Charles Hoag (June 29, 1808 – 1888) was a New England classical scholar, the first schoolmaster of the city of Minneapolis, and second Treasurer of Hennepin County. He is also known to have played a part in the naming of Minneapolis. After starting farming, he served as President of the Agricultural and Horticultural Societies of Minnesota.

==Early life, education and career==
Hoag was born in Sandwich, New Hampshire, and was educated in the public schools of the time. He also attended Wolfboro Academy and Moses Brown School at Providence, Rhode Island. By the time he was 16, Hoag had started work as a teacher, which he would continue to practice for the next 27 years.

He also served as the principal of a Philadelphia grammar school for 13 years. He married and had a family, including two daughters.

==Move to Minnesota==
Attracted by the promise of land, Hoag moved to Minnesota in 1852, where he taught in Saint Anthony for two terms. Upon his arrival in the state, he claimed 160 acre of land at the future site of Minneapolis. As time went by, he became more involved in public affairs, and was appointed as the second treasurer of Hennepin County. He joined the fraternal society of the Odd Fellows, serving one term as Grand Master of the Minnesota Grand Lodge.

Based on his long experience in education, Hoag served as Hennepin County Superintendent of Schools from 1870 to 1874.

Hoag also served as President of the Agricultural and Horticultural Societies of Minnesota. He had purchased a farm in 1857, which he called Diamond Lake Farm.

Charles Hoag is said to have played a central role in the naming of the city of Minneapolis. In 1852 the Hennepin County commissioners selected Albion as the name for the city. Not liking it, Hoag, along with George Bowman, editor of the St. Anthony Express, decided to come up with an alternative name. That night, Hoag was thinking about Indianapolis. Having been trying to form a word from Indian suffixes, he decided to combine the Greek "polis", meaning city, with part of Minnehaha. This was and is mistakenly thought to be Dakota for "laughing water," but it translates more accurately as "curling water" or "waterfall" (see Minnehaha Falls).

The next morning Hoag published an article with Bowman's help proposing the name Minnehapolis, explaining that the “h” was silent.
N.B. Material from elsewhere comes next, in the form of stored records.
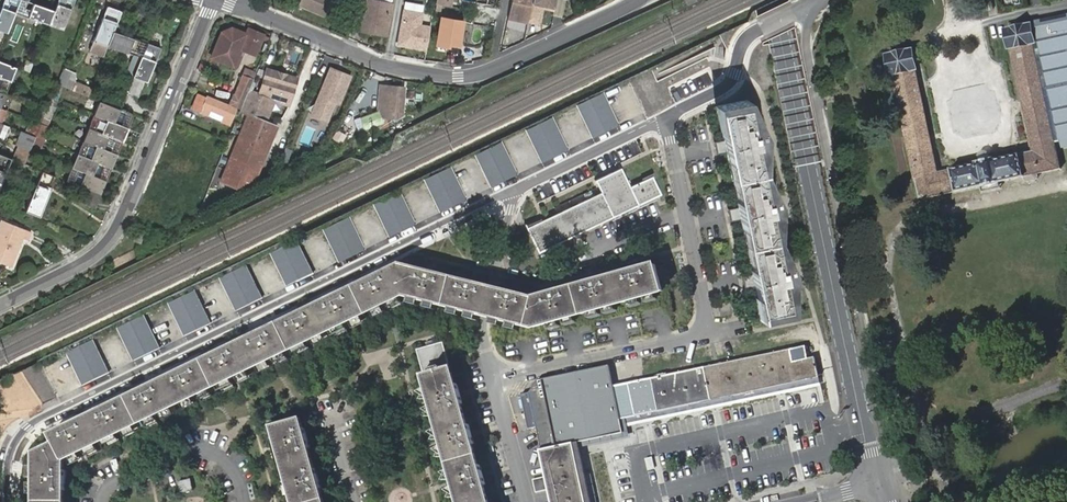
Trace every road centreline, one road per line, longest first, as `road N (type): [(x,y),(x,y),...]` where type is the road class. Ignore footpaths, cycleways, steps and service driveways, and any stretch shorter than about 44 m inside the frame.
road 1 (residential): [(13,501),(13,470),(28,428),(508,195)]
road 2 (secondary): [(878,486),(773,0)]
road 3 (unclassified): [(810,14),(805,50),(887,448),(878,486)]
road 4 (residential): [(638,0),(486,74),(458,78),(373,62),(224,0)]
road 5 (residential): [(664,120),(704,329),(493,378)]
road 6 (residential): [(213,0),(117,235),(103,252),(0,303)]
road 7 (residential): [(245,501),(234,471),(204,456),(113,486),(99,501)]
road 8 (residential): [(508,195),(664,120)]
road 9 (residential): [(493,378),(527,501)]
road 10 (unclassified): [(739,87),(745,40),(793,13),(810,14)]

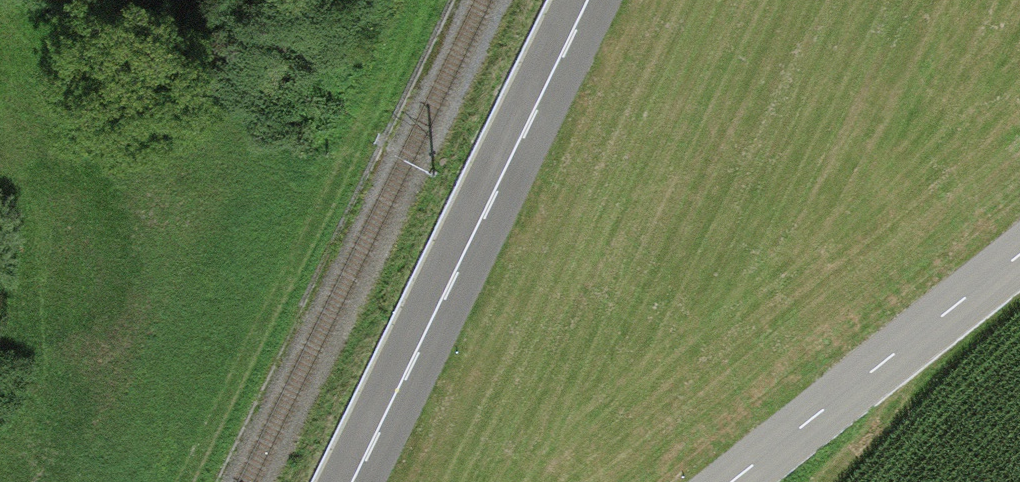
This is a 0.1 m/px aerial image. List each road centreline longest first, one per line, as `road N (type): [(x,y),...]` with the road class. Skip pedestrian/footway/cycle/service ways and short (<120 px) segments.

Writing in the Express, he said: "I am aware that other names have been proposed such as Lowell, Brooklyn and Addiesville, but until some one [sic] is decided upon, we intend to call ourselves Minnehapolis." In a town meeting in December 1852 John Stevens accepted the name without the "h".

Charles Hoag moved to Diamond Lake Farm and lived there until his death in 1888.

Lake Addie and Lake Marion, both in McLeod County, Minnesota were named for Hoag's daughters.